### DATASET EXTRACT ###
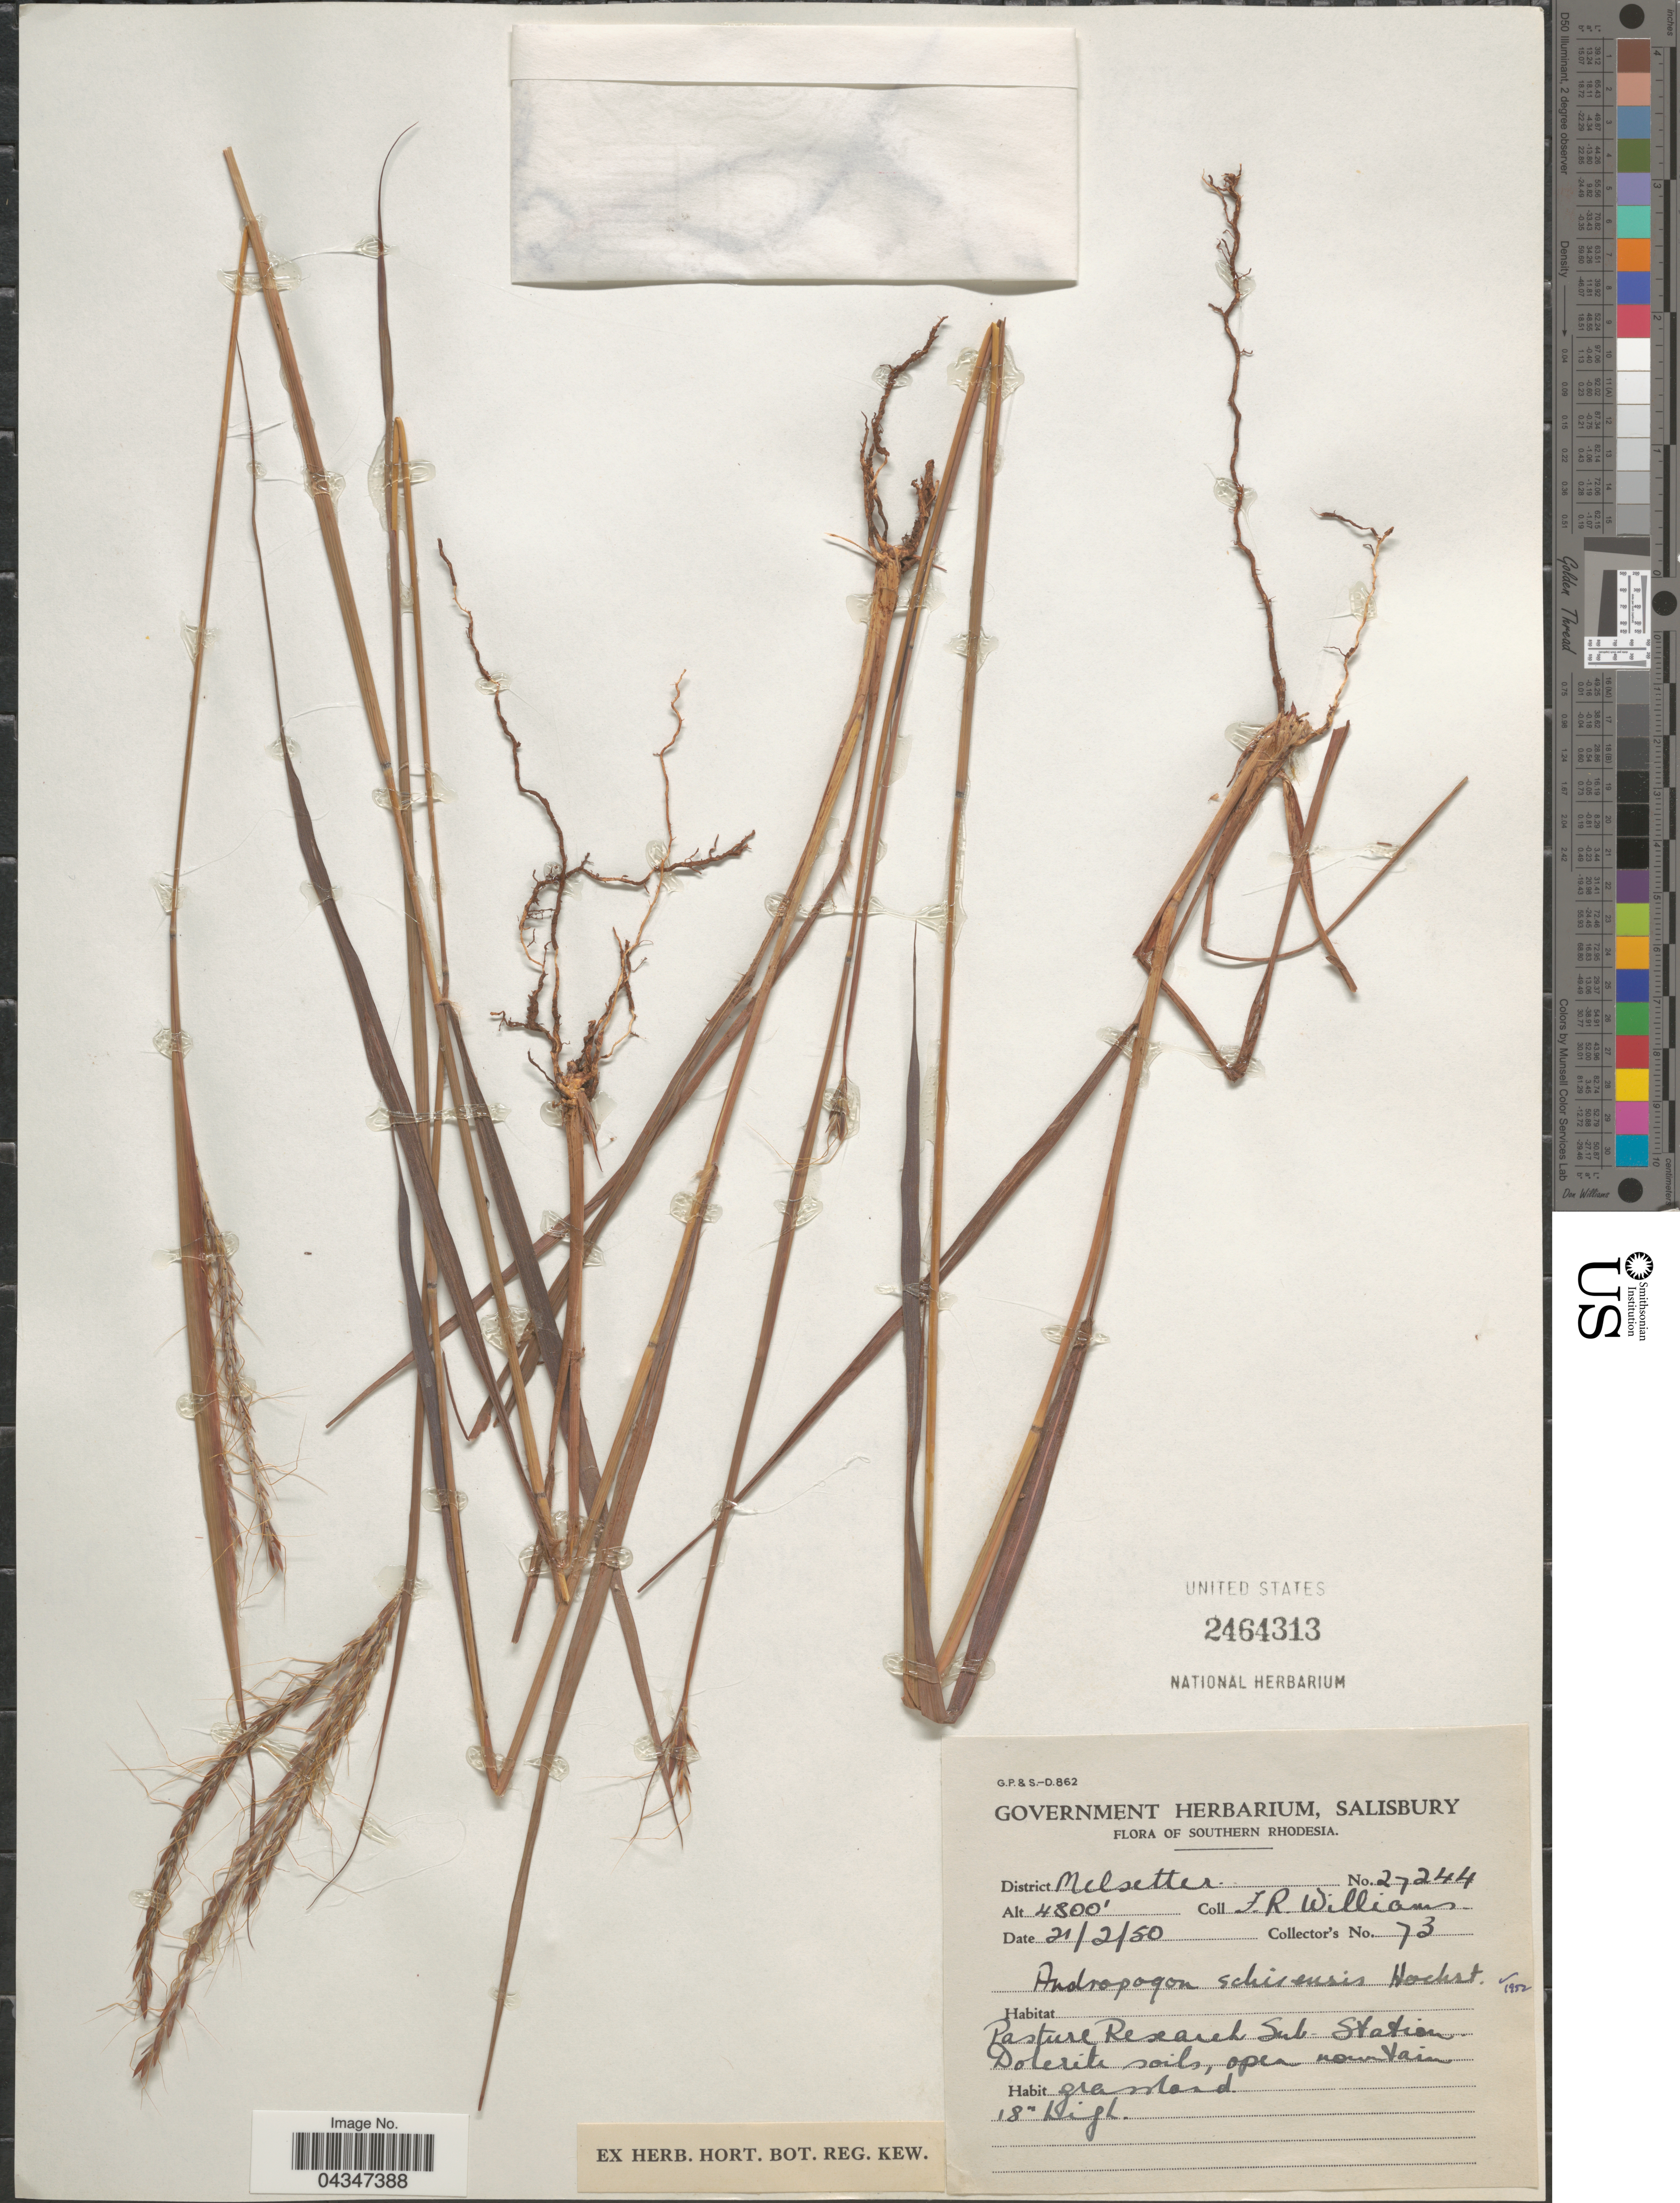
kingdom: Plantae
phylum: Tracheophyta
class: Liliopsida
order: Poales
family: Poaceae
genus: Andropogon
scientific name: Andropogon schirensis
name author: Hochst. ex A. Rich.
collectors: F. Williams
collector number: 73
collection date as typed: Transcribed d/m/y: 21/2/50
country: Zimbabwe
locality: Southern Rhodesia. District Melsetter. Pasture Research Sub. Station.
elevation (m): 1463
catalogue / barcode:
###
• **SHORT TASK**: Render the lines from the one containing "genus: Andropogon" through the end of the items as a Markdown table with the columns Row and Catalog line, one line per row, omitting blank lines.

• **SOLUTION TO THIS PROBLEM**:
| Row | Catalog line |
|---|---|
| 1 | genus: Andropogon |
| 2 | scientific name: Andropogon schirensis |
| 3 | name author: Hochst. ex A. Rich. |
| 4 | collectors: F. Williams |
| 5 | collector number: 73 |
| 6 | collection date as typed: Transcribed d/m/y: 21/2/50 |
| 7 | country: Zimbabwe |
| 8 | locality: Southern Rhodesia. District Melsetter. Pasture Research Sub. Station. |
| 9 | elevation (m): 1463 |
| 10 | catalogue / barcode: |